Seems like I only get around to posting a new entry once a month...not what I had intended but it could be worse! So...December was good...I went to visit malia in ireland and we had a blast! from our adventures on the paddywagon to celebrating Christmas away from home...it was some good quality time! Of course...away from school I asked myself why am I a teacher? and really wasn't looking forward to going back after break...however, when school started back up again I had more fun than ever! The students were great and I had so much energy and excitement! Fast forward to today and it is a different story...I think I may be bipolar when it comes to figuring out what kind of career to pursue. One minute I want a job like teaching, that's flexible, good vacation time, and relational....and then the next I want to be in school again learning, challenging myself and in a health related field...usually my dream is to be a doctor. So which is it? The career that is less demanding, requires another year of school max, that would allow me to have plenty of time for family and friends, is relaxed and laid back....or the high stress, higher paying, no time for anyone, 6 years of school, no breaks, head overflowing with information to remember job of a physician? or perhaps...is there a compromise?

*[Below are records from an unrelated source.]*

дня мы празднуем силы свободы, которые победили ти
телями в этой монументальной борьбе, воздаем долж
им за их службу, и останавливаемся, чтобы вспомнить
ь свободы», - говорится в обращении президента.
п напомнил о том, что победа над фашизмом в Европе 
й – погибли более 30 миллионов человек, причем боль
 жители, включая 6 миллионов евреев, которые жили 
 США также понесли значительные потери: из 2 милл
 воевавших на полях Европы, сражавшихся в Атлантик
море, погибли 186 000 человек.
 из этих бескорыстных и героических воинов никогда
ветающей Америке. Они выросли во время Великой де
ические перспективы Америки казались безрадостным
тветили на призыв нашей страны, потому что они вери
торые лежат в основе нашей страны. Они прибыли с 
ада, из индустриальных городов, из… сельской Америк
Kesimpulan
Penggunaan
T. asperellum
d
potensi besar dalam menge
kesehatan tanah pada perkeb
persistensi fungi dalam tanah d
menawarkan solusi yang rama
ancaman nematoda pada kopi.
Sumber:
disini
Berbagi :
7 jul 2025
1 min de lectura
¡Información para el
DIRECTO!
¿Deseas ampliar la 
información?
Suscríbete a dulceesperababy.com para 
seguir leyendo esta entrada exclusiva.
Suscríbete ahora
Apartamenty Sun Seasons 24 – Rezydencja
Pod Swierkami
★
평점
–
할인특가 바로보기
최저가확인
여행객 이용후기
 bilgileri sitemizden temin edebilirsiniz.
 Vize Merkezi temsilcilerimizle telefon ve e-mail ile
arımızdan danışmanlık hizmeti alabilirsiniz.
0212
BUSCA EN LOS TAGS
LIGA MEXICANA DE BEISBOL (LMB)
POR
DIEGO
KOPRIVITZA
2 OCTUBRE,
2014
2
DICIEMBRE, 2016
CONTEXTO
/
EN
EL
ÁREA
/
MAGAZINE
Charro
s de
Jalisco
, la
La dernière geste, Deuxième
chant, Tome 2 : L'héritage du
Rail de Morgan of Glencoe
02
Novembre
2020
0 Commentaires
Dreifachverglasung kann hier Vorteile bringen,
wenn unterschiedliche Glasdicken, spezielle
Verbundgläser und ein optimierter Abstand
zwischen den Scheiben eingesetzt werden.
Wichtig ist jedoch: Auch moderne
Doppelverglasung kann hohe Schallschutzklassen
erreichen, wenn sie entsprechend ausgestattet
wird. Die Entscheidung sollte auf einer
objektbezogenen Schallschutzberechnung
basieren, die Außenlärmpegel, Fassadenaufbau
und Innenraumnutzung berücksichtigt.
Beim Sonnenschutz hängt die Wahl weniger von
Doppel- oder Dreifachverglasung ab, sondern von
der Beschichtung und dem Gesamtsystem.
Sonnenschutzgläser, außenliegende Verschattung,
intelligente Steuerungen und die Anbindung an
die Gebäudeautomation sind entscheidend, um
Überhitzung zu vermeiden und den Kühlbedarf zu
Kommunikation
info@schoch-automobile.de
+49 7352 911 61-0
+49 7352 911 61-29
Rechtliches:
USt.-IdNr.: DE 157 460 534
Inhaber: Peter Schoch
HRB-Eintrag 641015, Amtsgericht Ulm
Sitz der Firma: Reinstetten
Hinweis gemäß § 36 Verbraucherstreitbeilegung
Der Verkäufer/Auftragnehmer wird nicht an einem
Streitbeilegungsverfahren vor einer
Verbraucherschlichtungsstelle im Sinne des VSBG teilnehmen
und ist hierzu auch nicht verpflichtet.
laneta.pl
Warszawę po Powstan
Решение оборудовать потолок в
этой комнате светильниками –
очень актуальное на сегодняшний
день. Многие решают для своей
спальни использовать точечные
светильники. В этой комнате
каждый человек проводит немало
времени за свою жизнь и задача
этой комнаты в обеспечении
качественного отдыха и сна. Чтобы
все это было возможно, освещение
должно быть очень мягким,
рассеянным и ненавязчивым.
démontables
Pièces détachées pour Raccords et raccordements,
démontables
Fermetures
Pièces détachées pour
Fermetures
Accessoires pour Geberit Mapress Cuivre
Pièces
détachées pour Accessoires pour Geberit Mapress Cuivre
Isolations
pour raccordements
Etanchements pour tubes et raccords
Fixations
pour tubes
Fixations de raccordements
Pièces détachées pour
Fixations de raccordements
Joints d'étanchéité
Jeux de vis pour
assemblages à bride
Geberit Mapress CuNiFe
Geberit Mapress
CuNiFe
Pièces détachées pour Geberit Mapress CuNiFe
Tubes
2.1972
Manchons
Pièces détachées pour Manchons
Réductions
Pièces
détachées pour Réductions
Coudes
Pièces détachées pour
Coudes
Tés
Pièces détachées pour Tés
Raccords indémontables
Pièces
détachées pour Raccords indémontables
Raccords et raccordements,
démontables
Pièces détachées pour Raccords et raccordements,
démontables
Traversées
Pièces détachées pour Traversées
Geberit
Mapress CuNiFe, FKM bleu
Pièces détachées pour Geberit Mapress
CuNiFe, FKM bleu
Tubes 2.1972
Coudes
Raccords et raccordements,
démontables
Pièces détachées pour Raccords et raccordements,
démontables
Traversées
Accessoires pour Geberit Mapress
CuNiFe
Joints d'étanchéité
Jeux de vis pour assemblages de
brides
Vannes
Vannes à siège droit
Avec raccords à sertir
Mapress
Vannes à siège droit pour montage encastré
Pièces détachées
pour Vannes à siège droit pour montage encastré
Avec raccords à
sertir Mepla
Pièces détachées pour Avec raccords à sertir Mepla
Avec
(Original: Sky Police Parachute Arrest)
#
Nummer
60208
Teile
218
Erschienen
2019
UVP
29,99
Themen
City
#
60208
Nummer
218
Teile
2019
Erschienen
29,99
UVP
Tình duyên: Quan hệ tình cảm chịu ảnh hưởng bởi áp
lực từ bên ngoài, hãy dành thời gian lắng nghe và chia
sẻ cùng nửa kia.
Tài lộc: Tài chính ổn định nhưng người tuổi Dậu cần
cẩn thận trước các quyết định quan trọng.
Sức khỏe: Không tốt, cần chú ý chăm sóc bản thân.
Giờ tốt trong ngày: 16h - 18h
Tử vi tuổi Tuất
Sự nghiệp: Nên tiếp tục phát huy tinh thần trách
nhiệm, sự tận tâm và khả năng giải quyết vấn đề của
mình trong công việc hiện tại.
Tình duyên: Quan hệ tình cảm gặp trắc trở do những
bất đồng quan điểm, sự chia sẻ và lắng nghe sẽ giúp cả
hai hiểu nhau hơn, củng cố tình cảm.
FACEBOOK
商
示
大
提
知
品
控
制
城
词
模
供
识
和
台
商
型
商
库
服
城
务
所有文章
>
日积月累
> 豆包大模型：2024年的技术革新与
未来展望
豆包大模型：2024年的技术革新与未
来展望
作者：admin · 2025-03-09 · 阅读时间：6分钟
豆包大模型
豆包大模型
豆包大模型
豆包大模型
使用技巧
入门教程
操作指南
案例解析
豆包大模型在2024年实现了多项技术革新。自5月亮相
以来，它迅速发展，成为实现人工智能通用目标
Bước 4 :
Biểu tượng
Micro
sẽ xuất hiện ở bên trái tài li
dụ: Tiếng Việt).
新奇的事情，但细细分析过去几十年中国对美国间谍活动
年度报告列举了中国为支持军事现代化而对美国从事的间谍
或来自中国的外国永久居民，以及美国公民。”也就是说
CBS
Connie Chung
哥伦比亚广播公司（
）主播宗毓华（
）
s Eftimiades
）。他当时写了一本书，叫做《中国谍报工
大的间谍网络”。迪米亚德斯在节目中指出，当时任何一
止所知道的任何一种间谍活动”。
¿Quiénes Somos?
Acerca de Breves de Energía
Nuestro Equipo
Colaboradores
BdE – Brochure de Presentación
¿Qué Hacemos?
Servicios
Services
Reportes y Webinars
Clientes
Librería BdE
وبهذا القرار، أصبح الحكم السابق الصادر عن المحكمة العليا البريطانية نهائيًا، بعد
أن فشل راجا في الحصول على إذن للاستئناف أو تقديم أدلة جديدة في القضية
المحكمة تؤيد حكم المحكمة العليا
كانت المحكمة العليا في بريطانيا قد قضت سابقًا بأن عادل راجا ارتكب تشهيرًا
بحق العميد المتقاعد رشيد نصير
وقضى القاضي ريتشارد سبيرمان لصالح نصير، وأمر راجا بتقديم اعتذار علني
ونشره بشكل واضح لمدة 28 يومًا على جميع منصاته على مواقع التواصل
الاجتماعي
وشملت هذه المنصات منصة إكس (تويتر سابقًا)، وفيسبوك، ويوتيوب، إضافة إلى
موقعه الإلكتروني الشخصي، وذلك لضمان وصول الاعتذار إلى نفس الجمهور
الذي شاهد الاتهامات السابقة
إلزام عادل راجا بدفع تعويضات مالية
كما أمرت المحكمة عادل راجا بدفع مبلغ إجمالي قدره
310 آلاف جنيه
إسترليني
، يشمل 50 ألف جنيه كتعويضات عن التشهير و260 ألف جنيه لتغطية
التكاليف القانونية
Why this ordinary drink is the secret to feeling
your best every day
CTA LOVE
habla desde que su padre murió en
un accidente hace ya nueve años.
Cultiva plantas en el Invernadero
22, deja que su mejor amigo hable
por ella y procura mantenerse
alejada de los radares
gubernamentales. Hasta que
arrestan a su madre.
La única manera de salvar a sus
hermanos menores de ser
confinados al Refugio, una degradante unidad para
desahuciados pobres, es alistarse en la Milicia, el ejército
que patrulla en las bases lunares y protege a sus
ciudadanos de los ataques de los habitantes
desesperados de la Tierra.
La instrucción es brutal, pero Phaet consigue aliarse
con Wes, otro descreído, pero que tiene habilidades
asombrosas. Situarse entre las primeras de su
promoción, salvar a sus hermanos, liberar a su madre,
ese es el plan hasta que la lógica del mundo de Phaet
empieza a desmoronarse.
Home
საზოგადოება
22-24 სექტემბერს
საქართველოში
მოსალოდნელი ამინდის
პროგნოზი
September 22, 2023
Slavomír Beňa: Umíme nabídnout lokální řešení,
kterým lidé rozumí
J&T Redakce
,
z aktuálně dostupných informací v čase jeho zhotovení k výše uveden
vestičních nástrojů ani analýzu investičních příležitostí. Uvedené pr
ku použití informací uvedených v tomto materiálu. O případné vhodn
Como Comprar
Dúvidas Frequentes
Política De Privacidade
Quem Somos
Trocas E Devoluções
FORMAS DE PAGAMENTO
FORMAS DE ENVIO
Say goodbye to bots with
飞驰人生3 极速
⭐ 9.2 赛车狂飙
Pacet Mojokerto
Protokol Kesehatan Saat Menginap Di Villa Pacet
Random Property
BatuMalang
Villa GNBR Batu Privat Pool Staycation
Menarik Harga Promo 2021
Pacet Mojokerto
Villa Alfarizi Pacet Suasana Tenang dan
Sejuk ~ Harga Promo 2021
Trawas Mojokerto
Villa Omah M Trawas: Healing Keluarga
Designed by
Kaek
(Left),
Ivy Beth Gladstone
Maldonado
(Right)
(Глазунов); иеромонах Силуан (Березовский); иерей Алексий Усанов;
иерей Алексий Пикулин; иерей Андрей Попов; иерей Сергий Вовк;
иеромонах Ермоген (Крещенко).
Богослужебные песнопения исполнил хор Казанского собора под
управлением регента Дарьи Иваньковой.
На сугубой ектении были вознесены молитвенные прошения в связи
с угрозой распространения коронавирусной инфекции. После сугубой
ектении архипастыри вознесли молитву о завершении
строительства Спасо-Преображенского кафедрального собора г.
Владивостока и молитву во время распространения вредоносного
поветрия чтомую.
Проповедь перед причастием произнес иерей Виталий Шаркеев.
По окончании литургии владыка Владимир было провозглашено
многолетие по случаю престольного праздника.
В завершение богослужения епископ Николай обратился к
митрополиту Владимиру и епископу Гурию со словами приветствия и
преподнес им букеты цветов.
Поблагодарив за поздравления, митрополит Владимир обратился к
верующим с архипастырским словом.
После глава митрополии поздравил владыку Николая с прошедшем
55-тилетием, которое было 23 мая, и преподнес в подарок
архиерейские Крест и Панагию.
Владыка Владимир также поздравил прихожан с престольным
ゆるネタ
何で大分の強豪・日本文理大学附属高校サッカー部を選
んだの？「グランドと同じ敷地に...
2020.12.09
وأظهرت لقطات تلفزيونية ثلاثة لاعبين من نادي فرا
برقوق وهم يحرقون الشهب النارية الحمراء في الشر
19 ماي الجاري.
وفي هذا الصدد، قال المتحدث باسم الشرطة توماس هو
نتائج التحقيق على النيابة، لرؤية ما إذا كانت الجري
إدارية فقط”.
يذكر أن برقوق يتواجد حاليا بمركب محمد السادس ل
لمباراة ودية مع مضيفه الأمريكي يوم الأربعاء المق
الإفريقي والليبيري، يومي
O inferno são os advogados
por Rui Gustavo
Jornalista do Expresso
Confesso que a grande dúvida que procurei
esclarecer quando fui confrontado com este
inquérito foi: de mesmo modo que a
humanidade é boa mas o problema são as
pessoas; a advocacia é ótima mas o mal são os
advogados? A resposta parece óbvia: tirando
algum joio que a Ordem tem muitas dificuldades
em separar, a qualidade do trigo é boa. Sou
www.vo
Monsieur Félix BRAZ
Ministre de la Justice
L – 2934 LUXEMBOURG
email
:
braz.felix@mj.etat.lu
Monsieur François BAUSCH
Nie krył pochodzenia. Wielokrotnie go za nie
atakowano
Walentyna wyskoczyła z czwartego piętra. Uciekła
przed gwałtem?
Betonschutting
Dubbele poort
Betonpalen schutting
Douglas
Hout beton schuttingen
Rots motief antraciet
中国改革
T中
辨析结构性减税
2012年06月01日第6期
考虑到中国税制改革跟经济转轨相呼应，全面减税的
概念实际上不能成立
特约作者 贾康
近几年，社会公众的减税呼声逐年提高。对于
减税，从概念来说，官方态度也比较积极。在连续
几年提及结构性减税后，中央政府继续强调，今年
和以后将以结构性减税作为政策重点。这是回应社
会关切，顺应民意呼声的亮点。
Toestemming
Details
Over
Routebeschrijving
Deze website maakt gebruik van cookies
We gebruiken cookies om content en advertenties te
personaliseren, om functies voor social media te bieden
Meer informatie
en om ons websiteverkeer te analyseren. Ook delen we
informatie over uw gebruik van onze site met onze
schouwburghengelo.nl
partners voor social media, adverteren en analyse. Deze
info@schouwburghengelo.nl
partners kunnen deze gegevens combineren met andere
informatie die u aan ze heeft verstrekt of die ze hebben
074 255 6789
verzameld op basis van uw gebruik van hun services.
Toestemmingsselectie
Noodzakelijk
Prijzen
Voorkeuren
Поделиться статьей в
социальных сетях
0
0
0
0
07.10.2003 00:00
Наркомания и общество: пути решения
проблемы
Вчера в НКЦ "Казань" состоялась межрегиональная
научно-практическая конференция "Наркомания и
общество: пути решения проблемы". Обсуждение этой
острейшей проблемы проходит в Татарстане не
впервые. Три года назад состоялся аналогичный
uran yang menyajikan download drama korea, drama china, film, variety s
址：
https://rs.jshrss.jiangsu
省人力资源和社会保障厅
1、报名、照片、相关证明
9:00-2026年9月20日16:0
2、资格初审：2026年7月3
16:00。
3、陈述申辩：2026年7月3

We have had so many snow days this past week that I have had way to much time to think about the future and not so much what I want...but what is God's purpose and plan in my life. I was reading a devotion the other day that talked about waiting on the Lord and I was reminded of my tendency to always jump into the next activity keeping my calendar full even if it isn't "exactly" what I may want to do...and possibly not the choice God would have wanted me to pursue. So I feel as if I am at another crossroads and this time I am waiting...and tonight I feel as if I have part of the answer. I was praying for clarity, discernment and purpose. And I just let go of all that had been on my mind the past few days and I think I heard God speak in my silence. I felt like he was telling me that even failure can be used to fulfill his purposes and carry out his plan....that sometimes failure is what develops character and strength, that facing inadequacy and disappointment can be positive and used for good. I guess I linked this idea to my struggle in applying to medical school. Everything has always come pretty natural for me and I have never had to bend over backwards to work hard for anything too important. So when my MCAT scores weren't what I expected I was so hurt, disappointed and felt like a failure....I felt as though my dream to become a doctor was squashed and that my desire to help others through medicine and use it to lead people to Christ was not a possibility. But now I am realizing that God can take that situation, that failure, adversity and change my heart, my character, and my desire...but only if I am willing. The way I see it I have two options...allow my dream to be trampled by one failure and be intimidated by it, while only pursuing careers I feel confident and comfortable in....or I can say failure and adversity makes you stronger, it develops character....you learn where you should be...what level you should be performing at and then you work your butt off to get there, you sacrifice your time, energy, and all the other activities you do to fill up that space because you feel comfortable, accepted and confident in those activities.
So I am at a crossroads will I become stronger through my failures...or just continue to walk along the smooth plateau? Will I sit back in my comfortable skin...or risk another chance at failing, but this time knowing exactly what it takes to succeed. I hope that I can choose the latter...I am screaming inside for challenge, change, and determination. I just pray that it lasts long enough to materialize into something...a career that inspires me, challenges my abilities, and all in all brings glory to God and his purposes - because he is my ultimate teammate, working alongside me to fulfill his promises and purposes in the Kingdom of God.